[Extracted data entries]

• • • •

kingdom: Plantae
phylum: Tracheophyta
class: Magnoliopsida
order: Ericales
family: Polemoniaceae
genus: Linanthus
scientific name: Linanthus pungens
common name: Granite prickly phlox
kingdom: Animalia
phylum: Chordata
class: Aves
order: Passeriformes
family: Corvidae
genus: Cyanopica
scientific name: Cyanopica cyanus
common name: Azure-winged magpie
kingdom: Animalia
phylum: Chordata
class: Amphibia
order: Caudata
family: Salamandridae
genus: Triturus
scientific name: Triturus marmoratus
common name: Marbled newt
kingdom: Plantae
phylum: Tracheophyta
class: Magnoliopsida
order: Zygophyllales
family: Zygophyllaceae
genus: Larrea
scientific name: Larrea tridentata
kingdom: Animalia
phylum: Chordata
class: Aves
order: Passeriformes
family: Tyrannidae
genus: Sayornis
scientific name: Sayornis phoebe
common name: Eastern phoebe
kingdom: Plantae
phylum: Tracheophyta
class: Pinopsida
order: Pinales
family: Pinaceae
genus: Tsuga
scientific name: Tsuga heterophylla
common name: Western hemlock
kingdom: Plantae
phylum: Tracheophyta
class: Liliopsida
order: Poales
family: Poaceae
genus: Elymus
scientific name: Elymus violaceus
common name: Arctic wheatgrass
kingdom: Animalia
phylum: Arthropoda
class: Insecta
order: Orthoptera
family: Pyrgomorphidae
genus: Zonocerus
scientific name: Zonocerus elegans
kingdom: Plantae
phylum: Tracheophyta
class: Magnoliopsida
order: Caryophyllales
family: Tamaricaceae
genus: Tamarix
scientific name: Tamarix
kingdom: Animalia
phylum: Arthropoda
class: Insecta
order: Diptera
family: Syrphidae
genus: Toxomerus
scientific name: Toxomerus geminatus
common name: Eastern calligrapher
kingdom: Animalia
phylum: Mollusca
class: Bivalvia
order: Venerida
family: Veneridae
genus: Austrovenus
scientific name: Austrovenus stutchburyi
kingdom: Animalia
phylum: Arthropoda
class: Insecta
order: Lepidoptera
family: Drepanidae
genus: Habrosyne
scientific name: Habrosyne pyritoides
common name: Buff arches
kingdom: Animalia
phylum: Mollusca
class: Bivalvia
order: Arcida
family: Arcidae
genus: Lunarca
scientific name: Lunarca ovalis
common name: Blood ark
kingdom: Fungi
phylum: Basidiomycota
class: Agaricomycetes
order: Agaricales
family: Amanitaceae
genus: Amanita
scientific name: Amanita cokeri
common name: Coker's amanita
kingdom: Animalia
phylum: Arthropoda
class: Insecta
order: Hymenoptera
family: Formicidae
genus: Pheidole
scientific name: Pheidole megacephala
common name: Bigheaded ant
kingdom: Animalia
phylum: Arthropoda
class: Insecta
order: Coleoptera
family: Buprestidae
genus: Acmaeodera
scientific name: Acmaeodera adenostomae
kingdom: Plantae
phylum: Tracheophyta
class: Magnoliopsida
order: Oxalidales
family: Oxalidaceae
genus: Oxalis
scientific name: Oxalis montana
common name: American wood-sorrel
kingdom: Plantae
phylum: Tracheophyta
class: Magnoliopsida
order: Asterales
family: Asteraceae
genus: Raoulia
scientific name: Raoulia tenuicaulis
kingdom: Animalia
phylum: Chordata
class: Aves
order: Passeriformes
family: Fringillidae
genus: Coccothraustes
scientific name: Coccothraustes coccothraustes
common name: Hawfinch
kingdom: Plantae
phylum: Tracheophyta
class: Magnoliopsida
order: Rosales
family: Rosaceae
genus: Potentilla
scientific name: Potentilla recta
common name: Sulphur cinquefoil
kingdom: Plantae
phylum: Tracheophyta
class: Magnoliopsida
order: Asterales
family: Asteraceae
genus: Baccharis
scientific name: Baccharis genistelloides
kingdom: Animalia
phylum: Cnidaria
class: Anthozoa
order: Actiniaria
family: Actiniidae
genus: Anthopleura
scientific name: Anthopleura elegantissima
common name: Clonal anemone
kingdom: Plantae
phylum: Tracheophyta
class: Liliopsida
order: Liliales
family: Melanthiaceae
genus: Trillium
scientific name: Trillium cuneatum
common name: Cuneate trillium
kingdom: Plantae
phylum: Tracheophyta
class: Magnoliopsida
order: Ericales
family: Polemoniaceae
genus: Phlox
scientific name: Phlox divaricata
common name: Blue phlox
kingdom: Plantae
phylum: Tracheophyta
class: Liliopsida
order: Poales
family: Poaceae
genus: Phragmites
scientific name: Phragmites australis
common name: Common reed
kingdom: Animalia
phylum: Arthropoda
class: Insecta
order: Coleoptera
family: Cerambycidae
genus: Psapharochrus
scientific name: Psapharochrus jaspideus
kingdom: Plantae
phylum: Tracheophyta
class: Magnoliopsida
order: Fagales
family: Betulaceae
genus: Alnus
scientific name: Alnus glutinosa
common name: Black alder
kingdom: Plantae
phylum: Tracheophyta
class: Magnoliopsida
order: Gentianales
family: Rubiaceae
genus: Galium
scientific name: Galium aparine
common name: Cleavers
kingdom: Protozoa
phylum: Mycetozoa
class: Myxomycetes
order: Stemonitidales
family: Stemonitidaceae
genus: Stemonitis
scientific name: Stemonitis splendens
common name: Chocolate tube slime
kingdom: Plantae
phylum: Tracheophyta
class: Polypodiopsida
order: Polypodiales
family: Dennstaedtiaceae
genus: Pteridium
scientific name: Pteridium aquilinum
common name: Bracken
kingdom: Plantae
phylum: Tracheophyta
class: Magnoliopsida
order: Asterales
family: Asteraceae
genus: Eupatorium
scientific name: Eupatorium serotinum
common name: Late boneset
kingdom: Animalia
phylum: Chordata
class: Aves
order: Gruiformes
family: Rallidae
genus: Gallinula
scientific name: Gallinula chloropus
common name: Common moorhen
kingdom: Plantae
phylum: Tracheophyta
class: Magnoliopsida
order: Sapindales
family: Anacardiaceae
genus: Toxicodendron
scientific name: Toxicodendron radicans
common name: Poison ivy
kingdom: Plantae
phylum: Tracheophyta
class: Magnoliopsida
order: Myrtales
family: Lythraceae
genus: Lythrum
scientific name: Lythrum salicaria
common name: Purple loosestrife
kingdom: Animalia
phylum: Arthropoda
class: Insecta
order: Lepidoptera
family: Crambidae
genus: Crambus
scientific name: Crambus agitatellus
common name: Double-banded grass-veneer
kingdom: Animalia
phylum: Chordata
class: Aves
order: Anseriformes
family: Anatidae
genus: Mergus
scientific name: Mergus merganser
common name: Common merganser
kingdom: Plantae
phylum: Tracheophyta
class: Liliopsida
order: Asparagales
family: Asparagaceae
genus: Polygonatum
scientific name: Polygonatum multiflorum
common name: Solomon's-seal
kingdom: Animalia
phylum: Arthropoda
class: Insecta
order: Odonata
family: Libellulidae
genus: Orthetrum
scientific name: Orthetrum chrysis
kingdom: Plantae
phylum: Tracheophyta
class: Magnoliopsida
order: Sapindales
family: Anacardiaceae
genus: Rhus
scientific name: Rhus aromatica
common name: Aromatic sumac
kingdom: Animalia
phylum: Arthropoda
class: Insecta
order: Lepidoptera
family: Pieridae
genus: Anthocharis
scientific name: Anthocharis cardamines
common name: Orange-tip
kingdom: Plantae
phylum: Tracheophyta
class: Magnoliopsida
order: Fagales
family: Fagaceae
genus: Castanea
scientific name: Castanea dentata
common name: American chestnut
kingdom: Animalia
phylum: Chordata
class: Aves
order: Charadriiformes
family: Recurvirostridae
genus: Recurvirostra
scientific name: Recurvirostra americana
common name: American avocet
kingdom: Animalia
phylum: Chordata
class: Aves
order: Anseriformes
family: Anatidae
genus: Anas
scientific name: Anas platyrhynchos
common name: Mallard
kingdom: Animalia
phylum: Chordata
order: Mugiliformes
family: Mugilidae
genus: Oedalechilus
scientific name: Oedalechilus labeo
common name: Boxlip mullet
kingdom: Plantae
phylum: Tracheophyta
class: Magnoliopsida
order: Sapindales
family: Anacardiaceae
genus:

• • • •

__WHAT IS ASKED__
Format the lines from the start of the items through the line with "genus: Triturus", both ends included, as a JSON list of strings with one string per line. Leave out any blank lines.

__RESPONSE TO THIS TASK__
[
  "kingdom: Plantae",
  "phylum: Tracheophyta",
  "class: Magnoliopsida",
  "order: Ericales",
  "family: Polemoniaceae",
  "genus: Linanthus",
  "scientific name: Linanthus pungens",
  "common name: Granite prickly phlox",
  "kingdom: Animalia",
  "phylum: Chordata",
  "class: Aves",
  "order: Passeriformes",
  "family: Corvidae",
  "genus: Cyanopica",
  "scientific name: Cyanopica cyanus",
  "common name: Azure-winged magpie",
  "kingdom: Animalia",
  "phylum: Chordata",
  "class: Amphibia",
  "order: Caudata",
  "family: Salamandridae",
  "genus: Triturus"
]